Texto fornecido:
A verdadeira pacificação só pode ocorrer com base na verdade e no compromisso intransigente com o cumprimento da Carta Magna e com o respeito às garantias e princípios democráticos

Mas os defensores da anistia também se equivocam quando vendem o projeto como algo que trará “pacificação” ao país, algo de que somos obrigados a discordar. Evidentemente, a pacificação é necessária, mas ela não virá com a anistia. E as razões para isso são simples de compreender. O país está, hoje, dividido ao meio: uma metade considera a anistia uma forma de trazer justiça a milhares de brasileiros injustamente perseguidos pelo Estado, condenados por crimes que não cometeram, dos quais a Procuradoria-Geral da República não encontrou provas, ou que podem até ter sido cogitados e planejados, mas não tentados; a outra metade é contrária à anistia porque considera correto e justo o que PGR e STF têm feito desde o 8 de janeiro, havendo no máximo algumas discordâncias pontuais e pouco relevantes. Para este segundo grupo, a anistia representaria uma leniência inaceitável com golpistas, que se veriam liberados para tentar tudo outra vez.

O que fazer:
(1) Responda com base no texto sobre a anistia:
(a) Em que, segundo a frase inicial, deve se basear a verdadeira pacificação?
(b) Como o texto descreve a situação atual do país?
(c) O que a anistia representaria para o grupo contrário a ela?
(2) Prossiga com o texto sobre a anistia a partir da última frase.

Dados fornecidos:
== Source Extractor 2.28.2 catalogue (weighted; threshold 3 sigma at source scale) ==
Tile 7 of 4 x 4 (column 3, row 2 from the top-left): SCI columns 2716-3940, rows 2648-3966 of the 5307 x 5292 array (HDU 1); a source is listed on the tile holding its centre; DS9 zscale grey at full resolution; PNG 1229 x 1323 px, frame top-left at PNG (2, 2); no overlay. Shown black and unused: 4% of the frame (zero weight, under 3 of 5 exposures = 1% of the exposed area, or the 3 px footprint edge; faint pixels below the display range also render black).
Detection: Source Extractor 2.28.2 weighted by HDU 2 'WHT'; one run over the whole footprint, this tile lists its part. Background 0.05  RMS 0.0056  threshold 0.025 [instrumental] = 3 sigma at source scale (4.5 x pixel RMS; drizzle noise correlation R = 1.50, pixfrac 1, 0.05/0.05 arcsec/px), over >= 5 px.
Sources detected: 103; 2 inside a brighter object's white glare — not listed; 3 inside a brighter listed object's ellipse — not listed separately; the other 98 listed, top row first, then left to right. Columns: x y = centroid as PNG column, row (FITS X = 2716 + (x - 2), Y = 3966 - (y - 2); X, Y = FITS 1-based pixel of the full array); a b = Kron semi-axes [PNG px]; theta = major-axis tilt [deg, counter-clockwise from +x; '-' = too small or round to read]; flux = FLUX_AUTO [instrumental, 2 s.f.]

Respostas:
(1)
(a) Na verdade e no compromisso intransigente com o cumprimento da Carta Magna e com o respeito às garantias e princípios democráticos.
(b) Dividido ao meio.
(c) Uma leniência inaceitável com golpistas, que se veriam liberados para tentar tudo outra vez.

(2)
Eis aqui o problema: se por acaso a anistia – e não uma simples redução de penas – fosse aprovada amanhã pelo Congresso, continuaria a haver uma metade feliz com a decisão dos parlamentares, mas outra metade não mudaria de opinião em um passe de mágica; ela estaria enfurecida com o resultado. Se a anistia fosse rechaçada no Congresso, ocorreria exatamente o mesmo. E, por mais que os defensores de uma mera redução de penas também digam estar atrás de um meio termo que “pacifique” o país, o mais provável seria que a aprovação de uma “dosimetria” indignasse ambos os grupos: uns considerariam que reduzir penas não é suficiente e que a injustiça se perpetua; outros achariam que os réus e condenados não mereciam tamanha “misericórdia”. Em qualquer dos casos, isso está muito longe de representar qualquer pacificação.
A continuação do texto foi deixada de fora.